Job assignment process

If a job is available and matches the worker's capabilities, based on kudos priority:
- The worker receives a job payload with a unique generation UUID.
- For workers configured to handle multiple generations, multiple UUIDs may be provided.
The job is queued for execution if the worker is currently busy.
The required model begins loading into system memory immediately or as soon as resources are available.
Once the previous generation (if any) is complete, work begins on the new generation.
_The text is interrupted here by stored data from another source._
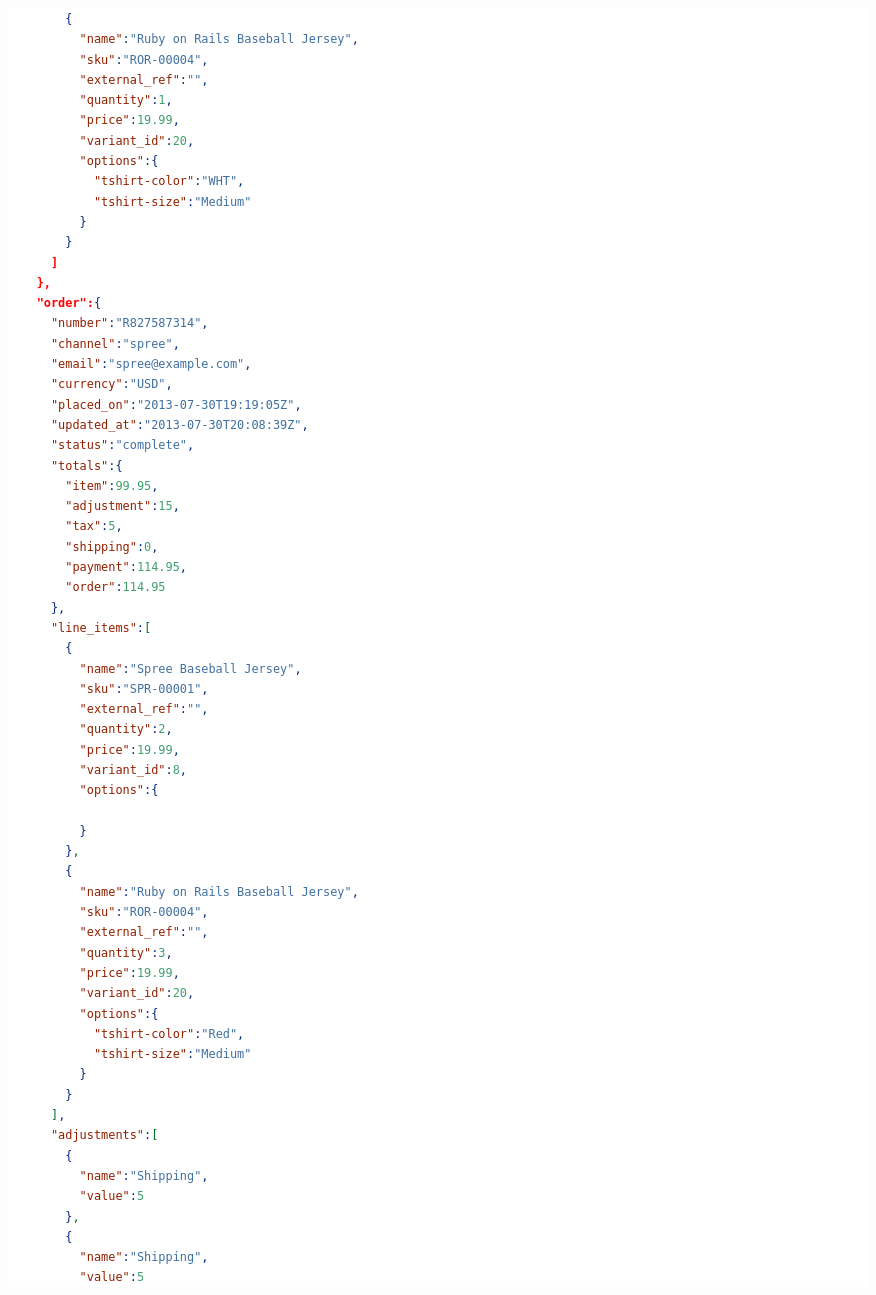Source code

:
 ```json
        {
          "name":"Ruby on Rails Baseball Jersey",
          "sku":"ROR-00004",
          "external_ref":"",
          "quantity":1,
          "price":19.99,
          "variant_id":20,
          "options":{
            "tshirt-color":"WHT",
            "tshirt-size":"Medium"
          }
        }
      ]
    },
    "order":{
      "number":"R827587314",
      "channel":"spree",
      "email":"spree@example.com",
      "currency":"USD",
      "placed_on":"2013-07-30T19:19:05Z",
      "updated_at":"2013-07-30T20:08:39Z",
      "status":"complete",
      "totals":{
        "item":99.95,
        "adjustment":15,
        "tax":5,
        "shipping":0,
        "payment":114.95,
        "order":114.95
      },
      "line_items":[
        {
          "name":"Spree Baseball Jersey",
          "sku":"SPR-00001",
          "external_ref":"",
          "quantity":2,
          "price":19.99,
          "variant_id":8,
          "options":{

          }
        },
        {
          "name":"Ruby on Rails Baseball Jersey",
          "sku":"ROR-00004",
          "external_ref":"",
          "quantity":3,
          "price":19.99,
          "variant_id":20,
          "options":{
            "tshirt-color":"Red",
            "tshirt-size":"Medium"
          }
        }
      ],
      "adjustments":[
        {
          "name":"Shipping",
          "value":5
        },
        {
          "name":"Shipping",
          "value":5
```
4. Job Execution and Processing

The worker processes the job according to the specified parameters.
Post-processing is performed if applicable (e.g., upscaling for images).
For image generation, safety checks are conducted:
- NSFW content is filtered if requested by the user.
- Checks for illegal content are always performed.

5. Result Submission

The worker prepares the final Job Submit payload.
- For multiple generations, a submission for each generation is prepared.
The worker attempts to upload each result (if applicable, e.g., for images).
- If unrecoverable failures occur before this point:
  - The Job Submit payload notifies that the job faulted.
  - The API is notified to minimize delay before reassigning the job.
The final Job Submit payload(s) are submitted to the API.
- Repeated submission failures may lead to the job being abandoned client-side.
- The API eventually times out abandoned jobs and reassigns them if possible.
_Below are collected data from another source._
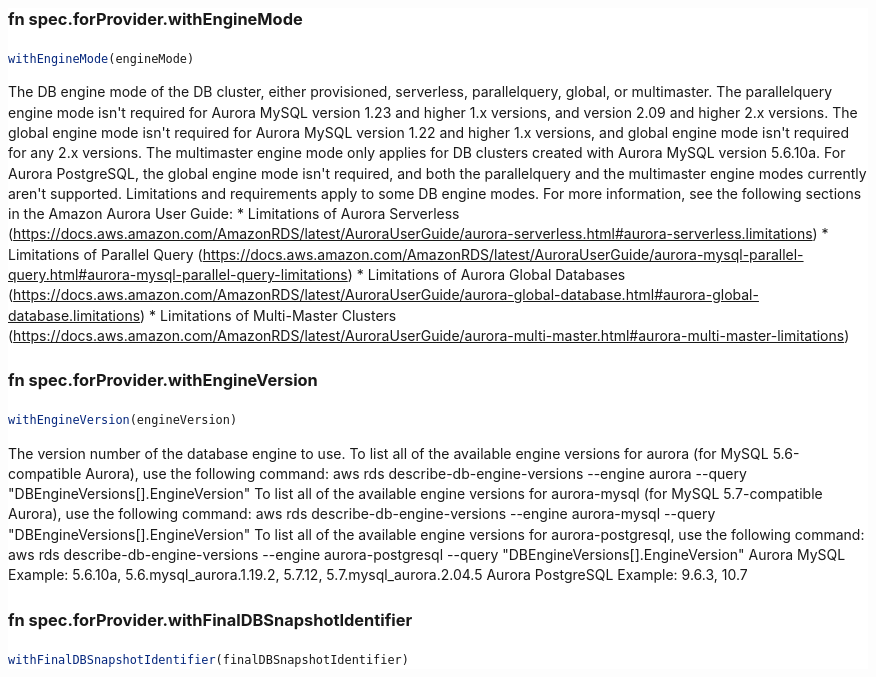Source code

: ### fn spec.forProvider.withEngineMode

```ts
withEngineMode(engineMode)
```

The DB engine mode of the DB cluster, either provisioned, serverless, parallelquery, global, or multimaster. 
 The parallelquery engine mode isn't required for Aurora MySQL version 1.23 and higher 1.x versions, and version 2.09 and higher 2.x versions. 
 The global engine mode isn't required for Aurora MySQL version 1.22 and higher 1.x versions, and global engine mode isn't required for any 2.x versions. 
 The multimaster engine mode only applies for DB clusters created with Aurora MySQL version 5.6.10a. 
 For Aurora PostgreSQL, the global engine mode isn't required, and both the parallelquery and the multimaster engine modes currently aren't supported. 
 Limitations and requirements apply to some DB engine modes. For more information, see the following sections in the Amazon Aurora User Guide: 
    * Limitations of Aurora Serverless (https://docs.aws.amazon.com/AmazonRDS/latest/AuroraUserGuide/aurora-serverless.html#aurora-serverless.limitations) 
    * Limitations of Parallel Query (https://docs.aws.amazon.com/AmazonRDS/latest/AuroraUserGuide/aurora-mysql-parallel-query.html#aurora-mysql-parallel-query-limitations) 
    * Limitations of Aurora Global Databases (https://docs.aws.amazon.com/AmazonRDS/latest/AuroraUserGuide/aurora-global-database.html#aurora-global-database.limitations) 
    * Limitations of Multi-Master Clusters (https://docs.aws.amazon.com/AmazonRDS/latest/AuroraUserGuide/aurora-multi-master.html#aurora-multi-master-limitations)

### fn spec.forProvider.withEngineVersion

```ts
withEngineVersion(engineVersion)
```

The version number of the database engine to use. 
 To list all of the available engine versions for aurora (for MySQL 5.6-compatible Aurora), use the following command: 
 aws rds describe-db-engine-versions --engine aurora --query "DBEngineVersions[].EngineVersion" 
 To list all of the available engine versions for aurora-mysql (for MySQL 5.7-compatible Aurora), use the following command: 
 aws rds describe-db-engine-versions --engine aurora-mysql --query "DBEngineVersions[].EngineVersion" 
 To list all of the available engine versions for aurora-postgresql, use the following command: 
 aws rds describe-db-engine-versions --engine aurora-postgresql --query "DBEngineVersions[].EngineVersion" 
 Aurora MySQL 
 Example: 5.6.10a, 5.6.mysql_aurora.1.19.2, 5.7.12, 5.7.mysql_aurora.2.04.5 
 Aurora PostgreSQL 
 Example: 9.6.3, 10.7

### fn spec.forProvider.withFinalDBSnapshotIdentifier

```ts
withFinalDBSnapshotIdentifier(finalDBSnapshotIdentifier)
```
6. Request Completion and Result Retrieval

Once all jobs for a request are completed, the user can retrieve the results.
The retrieval process differs based on the request type:
- Text Requests:
  - Users poll the relevant 'status' endpoint to check progress and receive the final generation data.
- Image Requests:
  - Users first poll the relevant 'check' endpoint to monitor progress.
    - This endpoint has less restrictive rate limits but doesn't return the final image data.
    - It indicates completion with a done: true field.
  - Once complete or partially complete, users can use the 'status' endpoint to retrieve the generated images.

7. Kudos Distribution

Upon successful completion of a job, the worker is awarded kudos.
The amount of kudos awarded is based on the complexity and resource requirements of the job.
Workers also receive a nominal amount of kudos for being online and available, awarded in 10-minute increments.
These earned kudos can be used by the worker's owner for their own requests or left unspent, effectively contributing to the broader AI Horde community.
See the full explanation of kudos on the dedicated page.
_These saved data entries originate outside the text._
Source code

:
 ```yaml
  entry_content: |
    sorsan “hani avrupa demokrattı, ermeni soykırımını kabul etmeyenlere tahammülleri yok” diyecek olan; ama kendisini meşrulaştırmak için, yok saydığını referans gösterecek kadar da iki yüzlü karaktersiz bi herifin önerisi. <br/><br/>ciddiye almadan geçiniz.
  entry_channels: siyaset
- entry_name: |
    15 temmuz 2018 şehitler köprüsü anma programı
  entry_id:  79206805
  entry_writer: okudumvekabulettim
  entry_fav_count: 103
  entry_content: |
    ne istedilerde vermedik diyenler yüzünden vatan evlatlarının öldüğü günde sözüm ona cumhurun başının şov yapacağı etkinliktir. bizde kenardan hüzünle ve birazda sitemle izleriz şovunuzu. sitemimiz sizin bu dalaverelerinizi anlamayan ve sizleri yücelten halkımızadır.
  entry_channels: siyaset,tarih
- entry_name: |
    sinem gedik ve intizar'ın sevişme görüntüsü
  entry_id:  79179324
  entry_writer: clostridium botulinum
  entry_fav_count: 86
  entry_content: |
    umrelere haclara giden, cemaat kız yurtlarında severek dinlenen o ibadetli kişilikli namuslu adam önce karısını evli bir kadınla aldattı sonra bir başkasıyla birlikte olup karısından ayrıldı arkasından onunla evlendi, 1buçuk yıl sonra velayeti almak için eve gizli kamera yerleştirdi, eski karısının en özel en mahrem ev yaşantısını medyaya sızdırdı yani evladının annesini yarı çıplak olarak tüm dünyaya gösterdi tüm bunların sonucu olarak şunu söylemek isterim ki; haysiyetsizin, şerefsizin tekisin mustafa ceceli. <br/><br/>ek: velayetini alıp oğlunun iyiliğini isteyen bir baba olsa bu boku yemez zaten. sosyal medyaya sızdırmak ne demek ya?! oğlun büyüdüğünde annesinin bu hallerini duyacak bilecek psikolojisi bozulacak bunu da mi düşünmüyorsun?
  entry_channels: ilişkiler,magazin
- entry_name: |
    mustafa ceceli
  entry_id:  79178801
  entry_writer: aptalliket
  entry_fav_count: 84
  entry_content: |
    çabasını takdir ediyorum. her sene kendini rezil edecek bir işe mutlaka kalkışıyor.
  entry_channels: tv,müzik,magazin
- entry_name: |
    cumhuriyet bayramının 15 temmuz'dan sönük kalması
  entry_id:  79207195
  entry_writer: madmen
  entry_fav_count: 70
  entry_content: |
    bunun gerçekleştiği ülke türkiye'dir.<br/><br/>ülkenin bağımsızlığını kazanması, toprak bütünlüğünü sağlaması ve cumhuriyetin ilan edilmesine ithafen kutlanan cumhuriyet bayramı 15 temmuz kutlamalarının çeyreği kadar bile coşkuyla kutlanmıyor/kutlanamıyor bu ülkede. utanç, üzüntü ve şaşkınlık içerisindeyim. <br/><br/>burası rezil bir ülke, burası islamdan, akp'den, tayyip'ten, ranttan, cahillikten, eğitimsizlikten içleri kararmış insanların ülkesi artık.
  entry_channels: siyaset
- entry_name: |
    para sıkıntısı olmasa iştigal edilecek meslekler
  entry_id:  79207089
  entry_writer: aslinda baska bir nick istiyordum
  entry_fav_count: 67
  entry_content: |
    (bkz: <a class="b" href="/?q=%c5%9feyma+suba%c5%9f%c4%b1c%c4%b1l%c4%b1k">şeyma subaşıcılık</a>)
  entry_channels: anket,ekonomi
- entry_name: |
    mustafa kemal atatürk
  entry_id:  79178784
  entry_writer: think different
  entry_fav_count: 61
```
Worker Types and Technologies

The AI Horde supports various types of workers:

Image Generation Workers
Technologies: Stable Diffusion (SD1.5, SD2.1, SDXL, "Stable Cascade"), Flux Schnell
The official worker is powered by ComfyUI, potentially allowing for any ComfyUI-supported model (license permitting).
Generated images undergo checks for potentially illegal content:
- Images failing checks are deleted and replaced with a warning image.
- Multiple control layers include prompt analysis, machine vision, and human review.
Image Alchemy Workers
Perform tasks like AI-model based upscaling, face-fixing (e.g., codeformers), and other image processing.
Some alchemy operations can be part of the initial image generation process, improving response times.
Text Generation Workers
Utilize a wide variety of Large Language Models (LLMs).
The full list of supported models is available in the official AI Horde text model reference.

Each worker type specializes in specific tasks within the AI Horde ecosystem, contributing to the overall functionality and versatility of the service. Workers earn kudos for their contributions, which helps maintain a fair and efficient system for resource allocation.